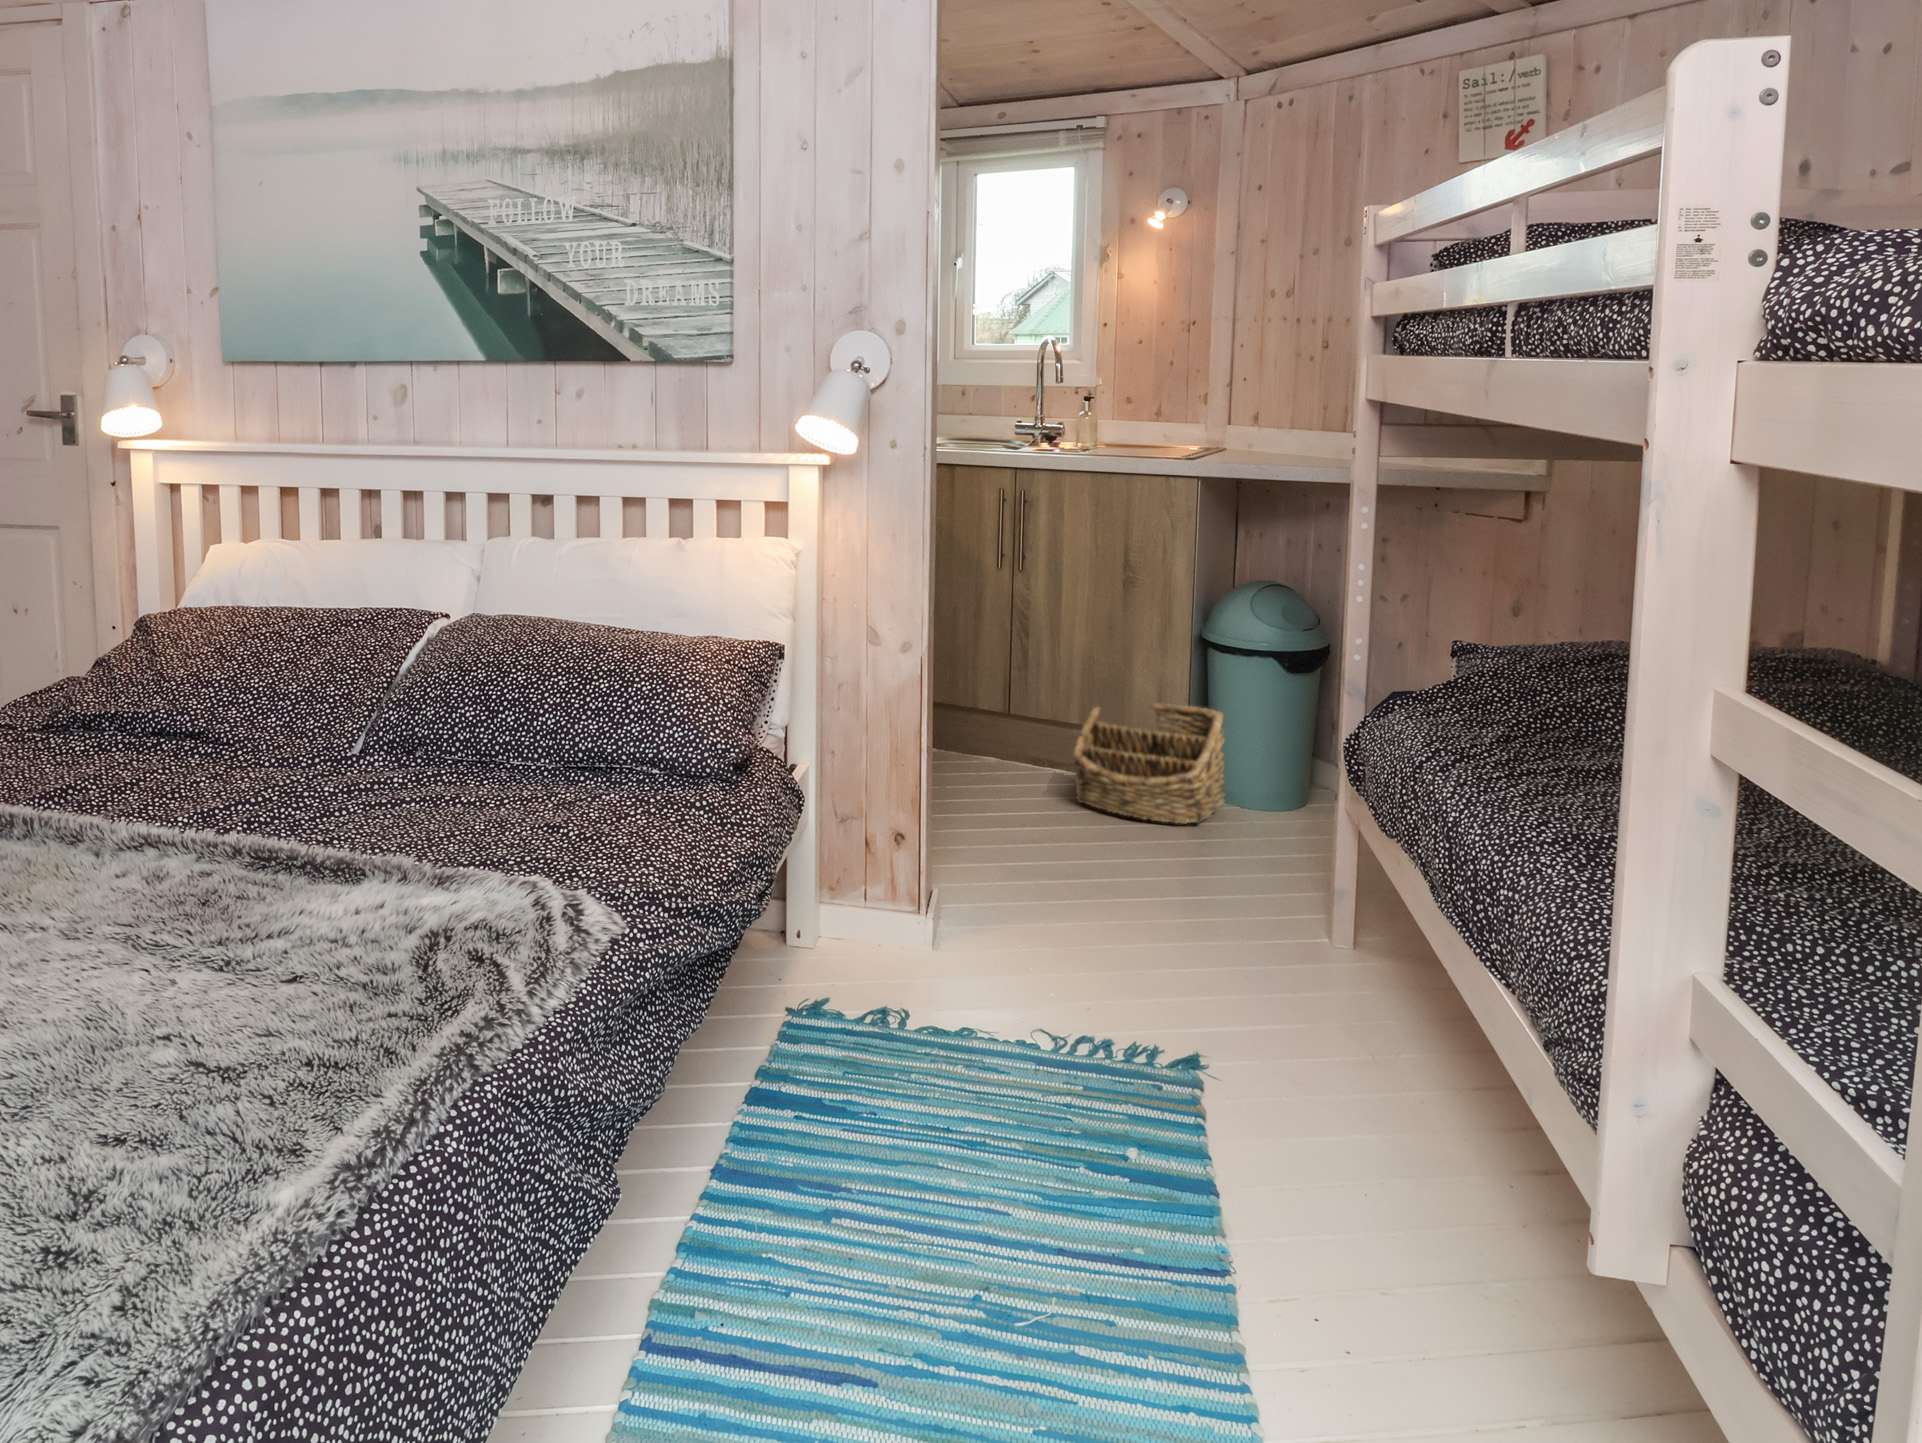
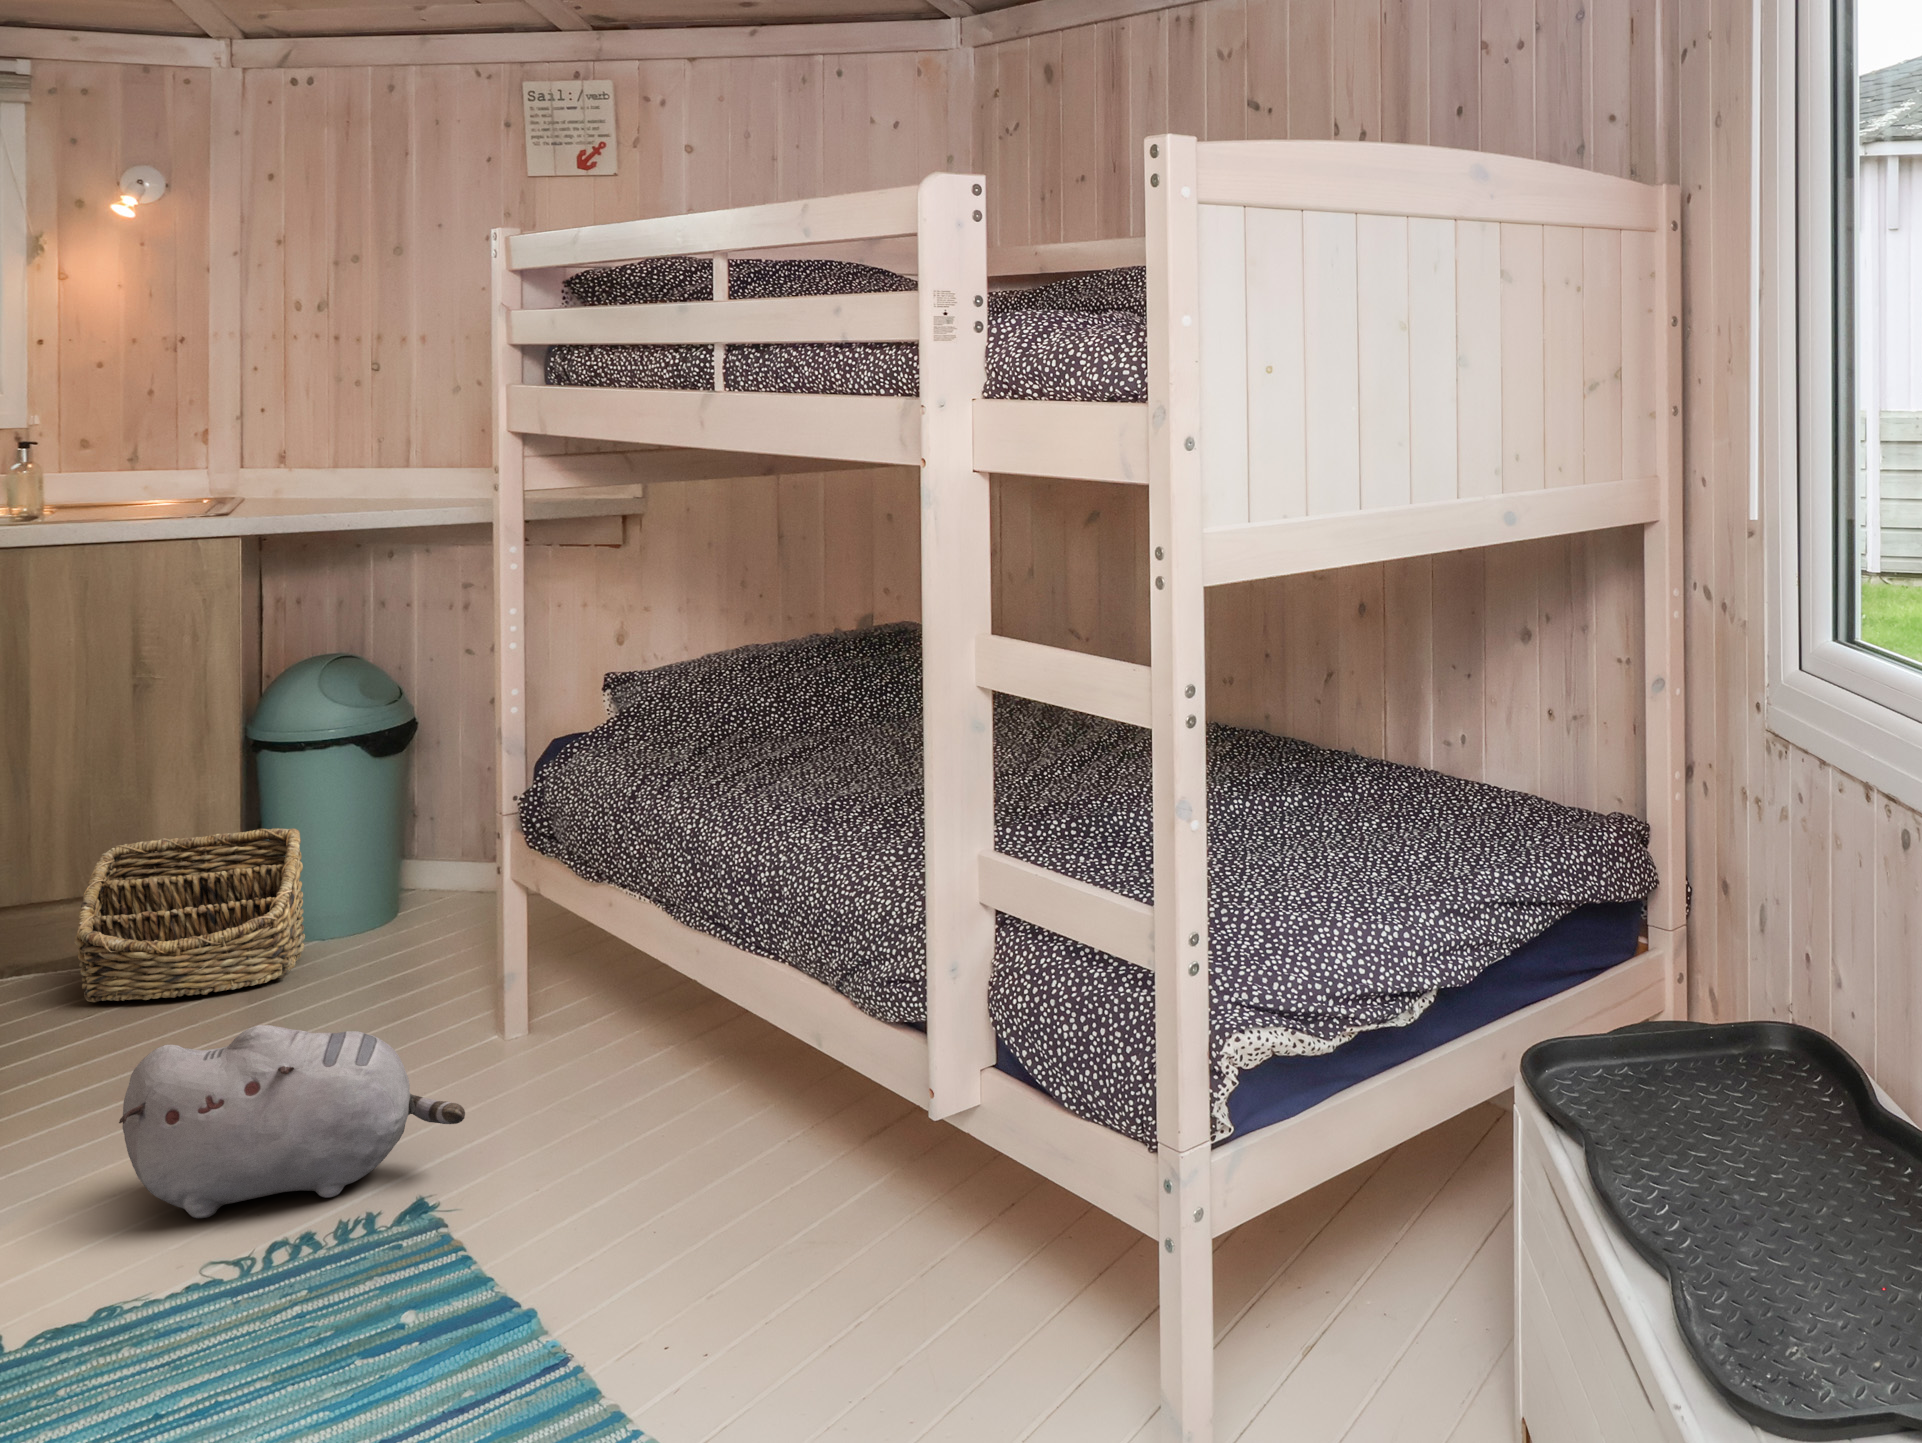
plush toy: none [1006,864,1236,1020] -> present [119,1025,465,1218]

--

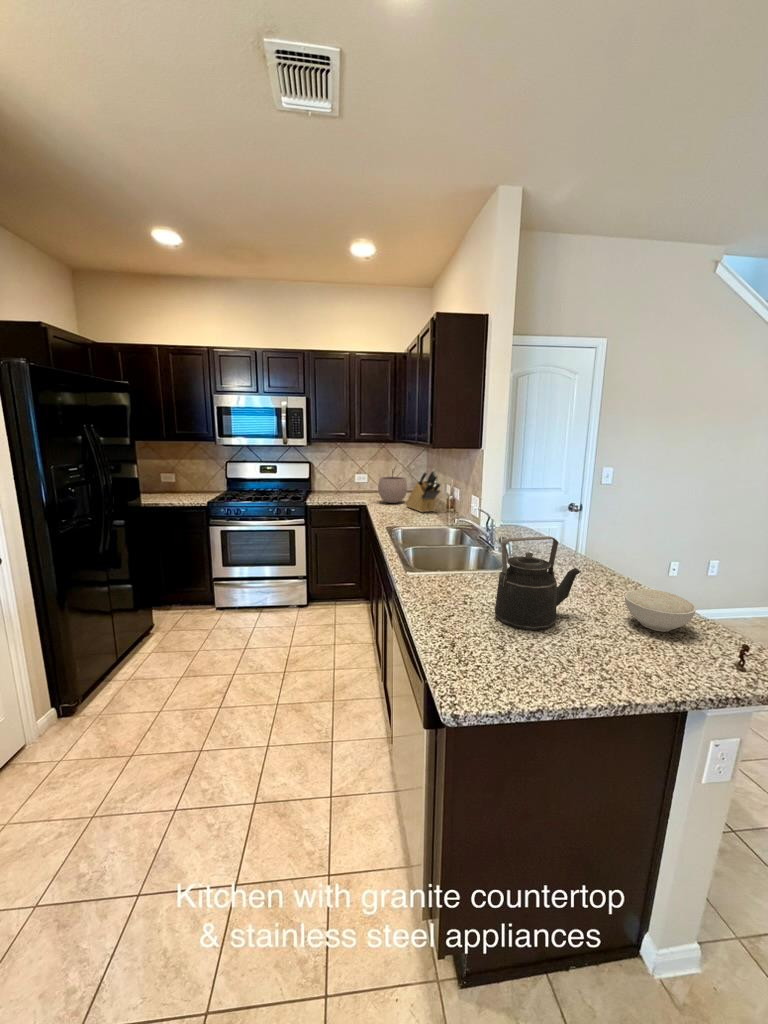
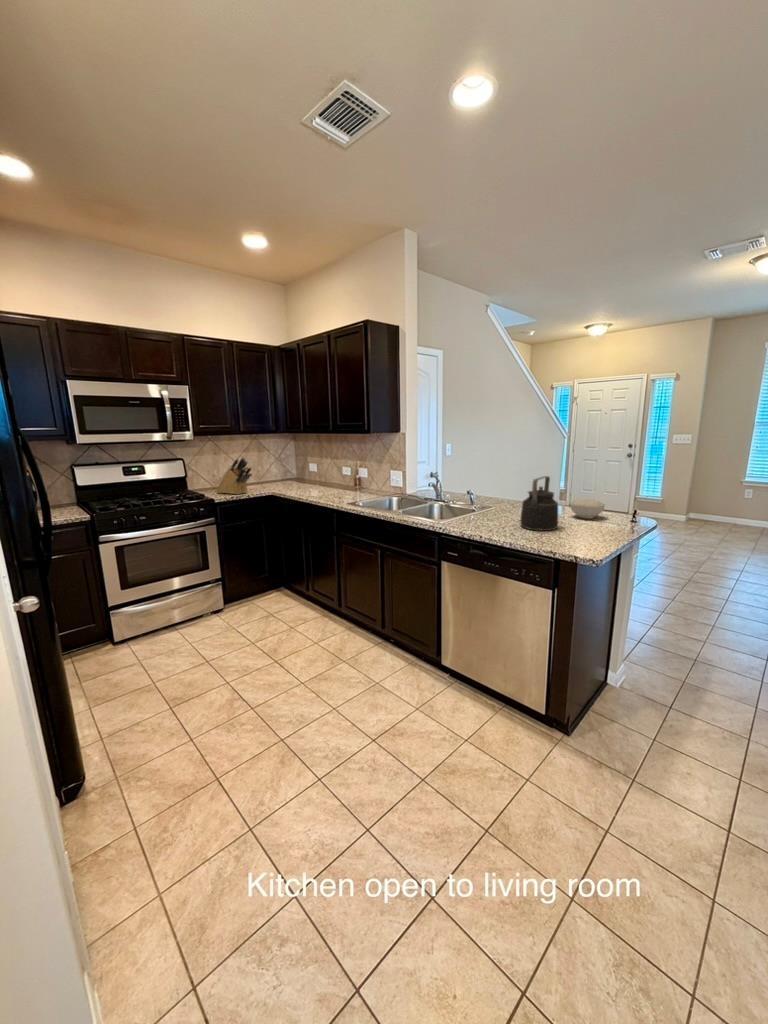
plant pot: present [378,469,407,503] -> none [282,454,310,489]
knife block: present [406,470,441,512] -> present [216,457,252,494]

---

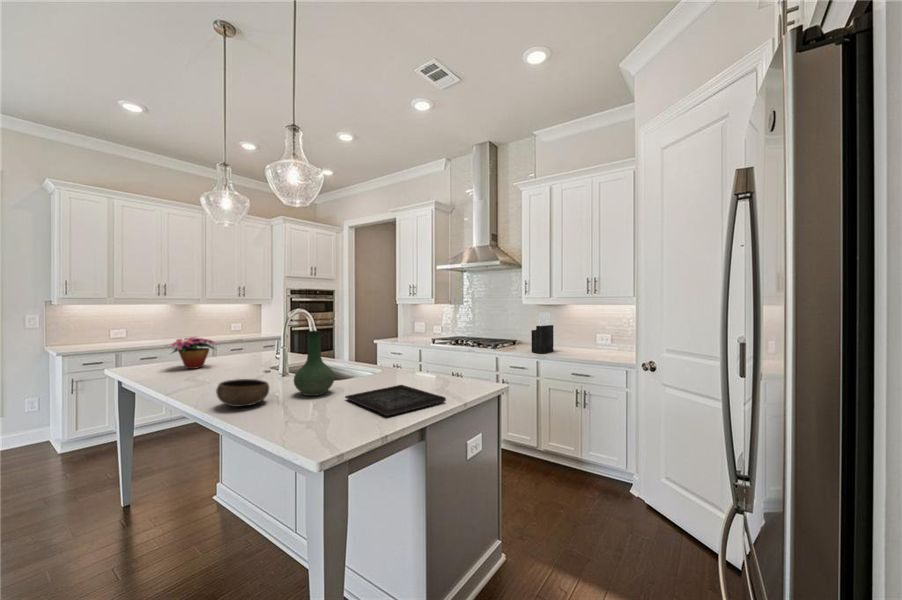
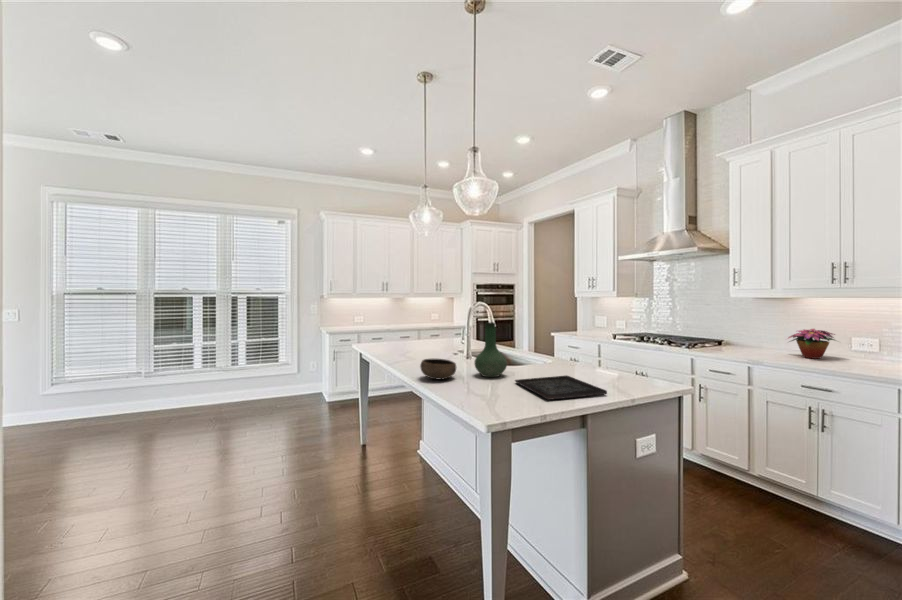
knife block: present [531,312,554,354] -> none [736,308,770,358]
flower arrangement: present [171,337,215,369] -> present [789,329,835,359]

BRIEF
Return every line in the listing that contains the word "knife".

RESPONSE TO THIS TASK
knife block: present [406,470,441,512] -> present [216,457,252,494]
knife block: present [531,312,554,354] -> none [736,308,770,358]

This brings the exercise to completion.